Transferring BTC from Electrum That Has Not Been Updated?

[Abdussamad]

so to use electrum i have to trust other softwares?

Yes starting with your BIOS and OS. You also have to trust your hardware manufacturer.

[Lucius]

so to use electrum i have to trust other softwares?

Exactly, only way to be 100% sure that you download correct file is to verify that file, and for that you need some tool/software. But you have possibility to check that software integrity in the way that it is described in post by pooya87.

You do not need to install Electrum first to verify it, it is actually the opposite procedure - you need to verify Electrum files which you download before installation, because otherwise the whole procedure does not make sense.

Electrum is easy to use light desktop wallet, but as you can see it is not 100% safe, especially for inexperienced users. Does this mean that you should stop using Electrum? It all depends on you and how much you really care about your coins, and accordingly to that you can take steps to increase security of coin storage. Hardware wallets are a logical choice, for 60-70$ you can get much better security then with most desktop wallets.

[fronti]

Hardware wallets are a logical choice, for 60-70$ you can get much better security then with most desktop wallets.

but you need to trust the hardware wallet vendors.
Also if you use a hardware wallet there are still phishing possibilities.
For example change a shown btc address on a website

Security is never easy!

[Lucius]

fronti, it is true that we need to trust to companies like Trezor or Ledger, but so far they have proved to have a good product for keeping our private keys safe. Phishing and hardware wallets, hm? Where you get that theory?

Private keys never leave hardware wallet, and you can use Electrum as UI, or Ledger Live for Nano S - phishing is dangerous for online wallet/exchanges. For clipboard malware which can change your address Ledger is implemented checking of sending address/receiving address, so if you enough careful there is no way that malware can trick you.

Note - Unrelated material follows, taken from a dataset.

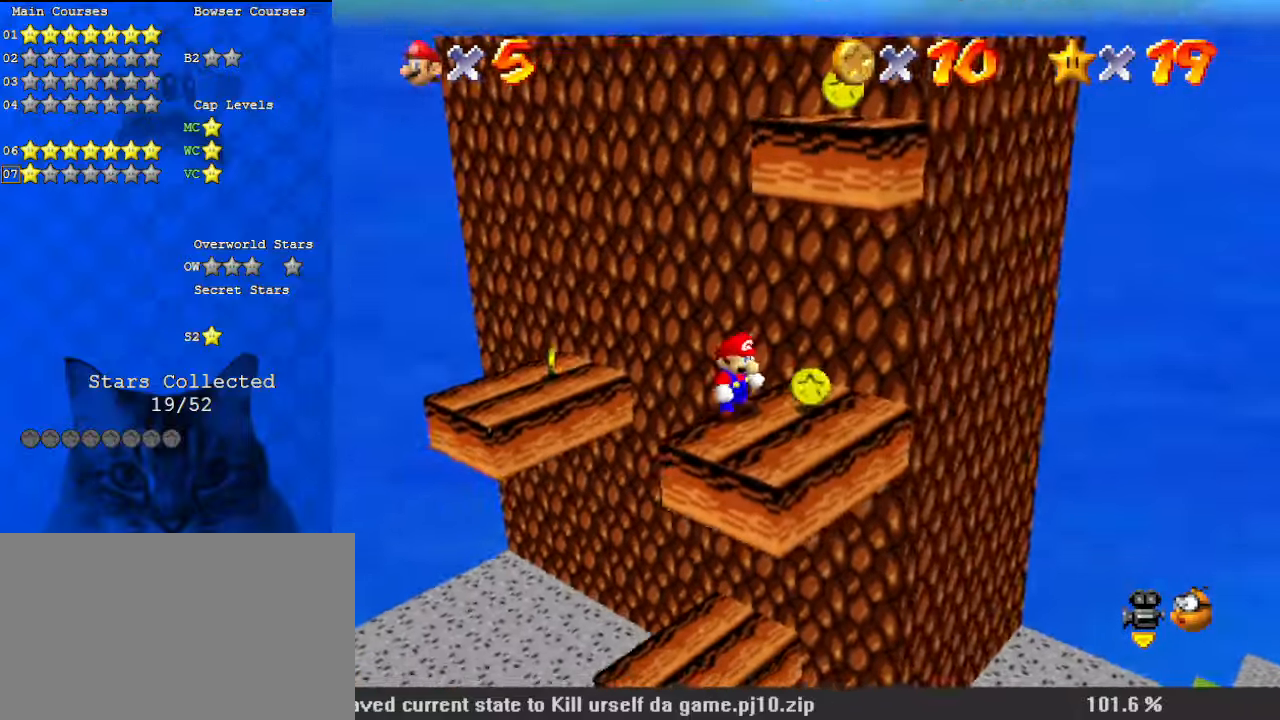
{"keys": [], "events": [[33, "down", "up"], [167, "a", "down"], [200, "a", "up"]]}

Nothing is not 100% safe, but I always look for the best possible option.

[jackg]

fronti, it is true that we need to trust to companies like Trezor or Ledger, but so far they have proved to have a good product for keeping our private keys safe. Phishing and hardware wallets, hm? Where you get that theory?

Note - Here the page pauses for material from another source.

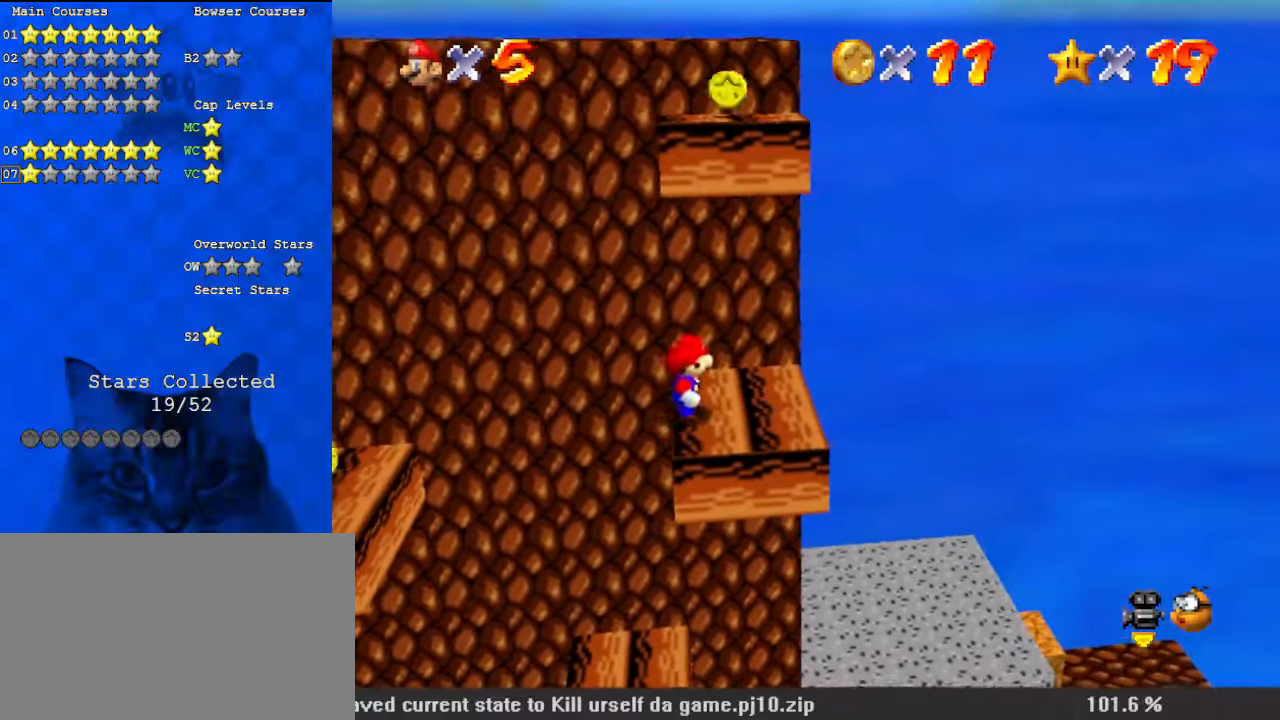
{"keys": ["a"], "events": [[100, "down", "down"], [233, "down", "up"], [500, "a", "down"]]}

Hardware alone isnt great... Unless you pick it up from ledger hq or trezor hq there is always a risk you don't have a genuine device. Multisig with other devices (even another online one is preferable). The chances of a mail carrier hijacking are low in developed countries but high on less developed ones and not all post comes in as good a condition as it was promised. Some parcels that come through customs have suspicious appearances sometimes that makes them look like they've been opened.

A hardware wallet is greatly beneficial in a lot of cases but shouldn't wholly be relied upon.

[Artemis3]

Hey all.  So just to confirm.  Would it just be fine right now if i open electrum 3.0.5 as is and then try to send the remaining btc i have in my wallet to somewhere else?  But if i get that message, then i close it.  Then i close electrum.  Then go to the official electrum site and download electrum? 

Right now i just want to get any btc i have in electrum out of it and do not want to use it until later on when there is very little concerns on it.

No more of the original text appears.